Portland, Oregon’s favourite psychedelic freak-folk noiseniks Akron/Family have carved out a very unconventional musical path since their self-titled debut. My first introduction to them was the track 'Running, Returning', which was on a Spunk Records EP sampler. Then when I went to purchase Akron/Family, I was perplexed by the plaintive ambiance that was spat back out at me. It wouldnt be until I heard 'The Rider (Dolphin Song)' from 2006's Meek Warrior, before I would quickly revisit the band and henceforth become a fan.
Nevertheless, there is a lot of frustration with Akron/Family, not half because they can be incredibly unconventional and obtuse. Still, their creative output is impressive, and some 6 years later, with segues into folk strumming, experimental glitches and sprawling bursts of guitar abandon, they have provided the world with their second self-titled release, with the ambiguous subheading The Cosmic Birth and Journey of Shinju TNT. Their record label, Dead Oceans, put out in their press release a bizarre notice that the first copies of this album arrived at their offices in a brown cardboard box with SHINJU TNT and AK DETROIT scrawled on it.
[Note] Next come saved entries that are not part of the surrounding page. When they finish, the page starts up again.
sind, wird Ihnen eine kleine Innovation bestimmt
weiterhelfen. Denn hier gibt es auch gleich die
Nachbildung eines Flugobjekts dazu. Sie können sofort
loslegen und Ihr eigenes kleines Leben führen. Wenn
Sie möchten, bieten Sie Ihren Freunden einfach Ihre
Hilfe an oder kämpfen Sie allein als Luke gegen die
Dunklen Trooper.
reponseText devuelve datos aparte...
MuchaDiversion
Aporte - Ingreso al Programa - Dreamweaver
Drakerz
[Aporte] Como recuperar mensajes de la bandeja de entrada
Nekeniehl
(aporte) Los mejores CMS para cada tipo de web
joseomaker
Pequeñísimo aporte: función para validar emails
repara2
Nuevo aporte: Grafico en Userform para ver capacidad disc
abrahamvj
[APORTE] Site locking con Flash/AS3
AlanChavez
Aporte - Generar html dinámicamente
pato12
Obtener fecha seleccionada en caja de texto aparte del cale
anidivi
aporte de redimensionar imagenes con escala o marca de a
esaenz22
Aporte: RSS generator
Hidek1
From a short note and a video that arrived days later, it becomes "apparent" that the album was written in a cabin built on the side of Mt Meakan, an active volcano in Akan National Park on the island of Hokkaido, Japan. It was then recorded in an abandoned train station in Detroit, after a year out studying Bent Acid Punk Diamond fuzz and Underground Japanese noise cassettes, then chopped up their results into thousands of minute imperceptible samples interlaid with fuzzed-out rerecordings...
Whether you believe the elongated, secretive and surreal genesis of this album or not (also including leaking the album themselves in a looped, sampled and slowed down fashion so as to seriously confuse file-sharers worldwide), the end result is something that has managed to bridge all of the more out-there components of the Akron/Family aesthetic whilst making their best effort yet to bridge the mainstream with the obscure - and its this eclecticism that makes S/T II very nearly a resounding success.
Starting with ‘Silly Bears’, we are thrown into a joyous musical rocket ship that hurtles towards an ever-expanding sun – it is jubilant, infectious, and teetering on wanton self-destruction with its distorted effects, guitars and strange vocal harmonies (alongside lyrics about fun-loving bears). This is the best introduction to Akron/Family in general and S/T II in particular – there is verve, quirks, space and a pervading sense of silliness throughout. We have emotive atmospherics (‘Island’), Devendra Banhart via The Black Keys (‘So It Goes’), shoegaze via Vampire Weekend (‘Another Sky’), bizarre vowel harmonizing (‘A AAA O A WAY’) – and that’s only the first half of the record! You name it, its here – garage hoedowns, 60s elegiac pop, dream pop, blues rock… However, there are no pretensions here – Akron/Family are just ambitious and fit to bursting with musical ideas that they attempt to shoehorn into any given musical mould. It shouldn’t work, yet this menagerie does work in myriad ways. A flawed, yet fundamentally fun, release.
Akron/Family II: The Cosmic Birth And Journey Of Shinju TNT is out now.